Today’s picture is a  glimpse of something strange in a tree.

Being Sunday, I rose late, made Mrs Tootlepedal a nice cup of tea and lounged around in my dressing gown eating porridge and toast. (Actually that is pretty much my routine every day just now, except for making the tea, because the snow and sub zero temperatures are still preventing morning cycling).

It makes life a bit boring but not today because as I munched my toast, I glanced out of the window and caught a glimpse of something red in a tree at the end of the garden. What was it?

Was it a chaffinch?


I don’t think so.

Could it have been a robin auditioning for the Christmas card spot?


That didn’t look quite right either.

Then they came to the feeder…


…it was our first visit from a brambling. I wondered if it would just be a flying visit but they hung around for quite a time.


They even mixed with the local birds.

brambling goldfinch

After all the excitement of these colourful birds, we sat down and had a cup of coffee and a little peace and quiet.

LCOAs it was Sunday, Mrs Tootlepedal went out to a pantomime practice in the afternoon and I went to a concert given by the Langholm Concert Orchestra. It meets in Langholm, but the majority of the players travel in to rehearsals, some from over 50 miles away. This is a tribute to their hard working conductor, Arthur Tolson.
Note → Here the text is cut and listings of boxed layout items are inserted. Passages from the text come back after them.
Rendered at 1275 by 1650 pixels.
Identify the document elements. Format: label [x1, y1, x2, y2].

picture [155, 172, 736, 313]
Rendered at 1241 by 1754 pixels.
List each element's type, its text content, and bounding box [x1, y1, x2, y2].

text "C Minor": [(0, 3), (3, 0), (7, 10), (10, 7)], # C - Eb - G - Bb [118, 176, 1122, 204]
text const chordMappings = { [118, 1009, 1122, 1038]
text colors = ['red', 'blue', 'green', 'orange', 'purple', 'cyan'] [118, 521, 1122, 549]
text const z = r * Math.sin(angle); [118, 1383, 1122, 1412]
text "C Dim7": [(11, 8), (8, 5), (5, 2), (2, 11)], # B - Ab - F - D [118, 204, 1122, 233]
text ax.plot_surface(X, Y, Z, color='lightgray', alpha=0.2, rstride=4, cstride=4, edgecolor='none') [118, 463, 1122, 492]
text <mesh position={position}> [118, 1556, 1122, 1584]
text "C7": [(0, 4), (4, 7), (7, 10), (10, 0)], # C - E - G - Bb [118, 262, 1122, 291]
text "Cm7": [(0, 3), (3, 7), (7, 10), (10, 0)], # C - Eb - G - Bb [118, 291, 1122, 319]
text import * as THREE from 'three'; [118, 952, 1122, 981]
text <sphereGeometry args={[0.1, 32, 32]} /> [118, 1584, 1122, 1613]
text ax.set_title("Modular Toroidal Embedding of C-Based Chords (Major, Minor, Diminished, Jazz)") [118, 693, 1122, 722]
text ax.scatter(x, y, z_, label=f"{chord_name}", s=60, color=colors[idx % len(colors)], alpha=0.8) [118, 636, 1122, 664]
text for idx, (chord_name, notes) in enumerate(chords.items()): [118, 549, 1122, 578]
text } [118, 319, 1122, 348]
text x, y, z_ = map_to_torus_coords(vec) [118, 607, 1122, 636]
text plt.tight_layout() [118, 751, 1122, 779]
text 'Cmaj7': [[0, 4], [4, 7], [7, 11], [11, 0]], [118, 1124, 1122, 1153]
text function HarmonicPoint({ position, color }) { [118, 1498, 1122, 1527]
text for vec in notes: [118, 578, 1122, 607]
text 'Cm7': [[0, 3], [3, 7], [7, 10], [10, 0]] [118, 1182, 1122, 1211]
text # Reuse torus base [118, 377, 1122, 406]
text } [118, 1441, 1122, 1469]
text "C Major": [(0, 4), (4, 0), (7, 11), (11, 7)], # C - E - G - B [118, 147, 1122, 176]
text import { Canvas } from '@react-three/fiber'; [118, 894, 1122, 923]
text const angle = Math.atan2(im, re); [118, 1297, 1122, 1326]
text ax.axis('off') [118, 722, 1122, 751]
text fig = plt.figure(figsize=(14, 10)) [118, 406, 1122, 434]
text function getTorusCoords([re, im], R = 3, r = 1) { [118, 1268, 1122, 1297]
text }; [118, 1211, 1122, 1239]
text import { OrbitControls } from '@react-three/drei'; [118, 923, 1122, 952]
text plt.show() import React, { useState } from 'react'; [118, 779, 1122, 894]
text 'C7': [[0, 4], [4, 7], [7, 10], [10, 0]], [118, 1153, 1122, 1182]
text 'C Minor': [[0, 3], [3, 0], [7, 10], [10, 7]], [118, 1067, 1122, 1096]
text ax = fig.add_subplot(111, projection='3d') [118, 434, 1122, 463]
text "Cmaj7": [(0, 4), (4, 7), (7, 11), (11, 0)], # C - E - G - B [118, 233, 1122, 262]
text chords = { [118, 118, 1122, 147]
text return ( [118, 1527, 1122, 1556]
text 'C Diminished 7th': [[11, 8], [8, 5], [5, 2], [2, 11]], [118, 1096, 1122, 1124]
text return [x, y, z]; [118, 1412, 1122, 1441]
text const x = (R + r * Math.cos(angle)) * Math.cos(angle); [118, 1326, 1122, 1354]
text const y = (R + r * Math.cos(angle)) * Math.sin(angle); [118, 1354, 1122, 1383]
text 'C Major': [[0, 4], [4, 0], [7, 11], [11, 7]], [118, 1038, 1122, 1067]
The orchestra played pretty well but they are seriously short of string players. Unusually for an amateur group, they have brass and woodwind in profusion but only seven violinists, one viola and three cellos. They battled hard to hold their own against the might of two trumpets, a trombone, three clarinets, two flutes, an oboe, a bassoonist and a French horn.

The visiting act were two players from an early music consort who gave us an entertaining programme on a wide variety of instruments. I can remember shawms, viols, recorders, crumhorns, a gitarre and  a rebec. There were probably more.



The lighting and the sound were being masterminded by fellow archivist, Bruce McCartney. He is a man who knows his light bulbs. The Archive treasurer’s husband Bob was the compère and provided some amusing items between tunes.

We sang carols with the orchestra and had a good time.


When I got home, I edited the bird pictures I had taken in the morning and fielded calls from my sister Susan and archivist Sandy Gill. They were both plagued with the unwillingness of computers to do what they did last time but luckily I was able to offer some assistance to them both.

I ate venison mince for my tea and I can report that it was very tasty and if I get the chance, I shall buy it again.It wasn’t dear in spite of what I was told.

I didn’t neglect our familiar birds this morning in the turmoil of capturing the bramblings and I add some of them here.

great tit
It's great


They may be supplanting goldfinches as my favourites
sis gold
They are both very fine birds
sis sparrow
The drabber female with a sparrow
ground force
A mixed bunch help with the cleaning up
The starlings have taken over the waxwings’ perch

Now I’m off to do half an hour on the bike to nowhere.


Published by tootlepedal

Cyclist, retired teacher, curmudgeon, keen amateur photographer.

2 thoughts on “Visitors

  1. I have never heard of Bramblings before, are they rare or what? You had some splendid pictures of them along with all the other birds. The concert sounded fun and you are so lucky that the sound man knows his stuff.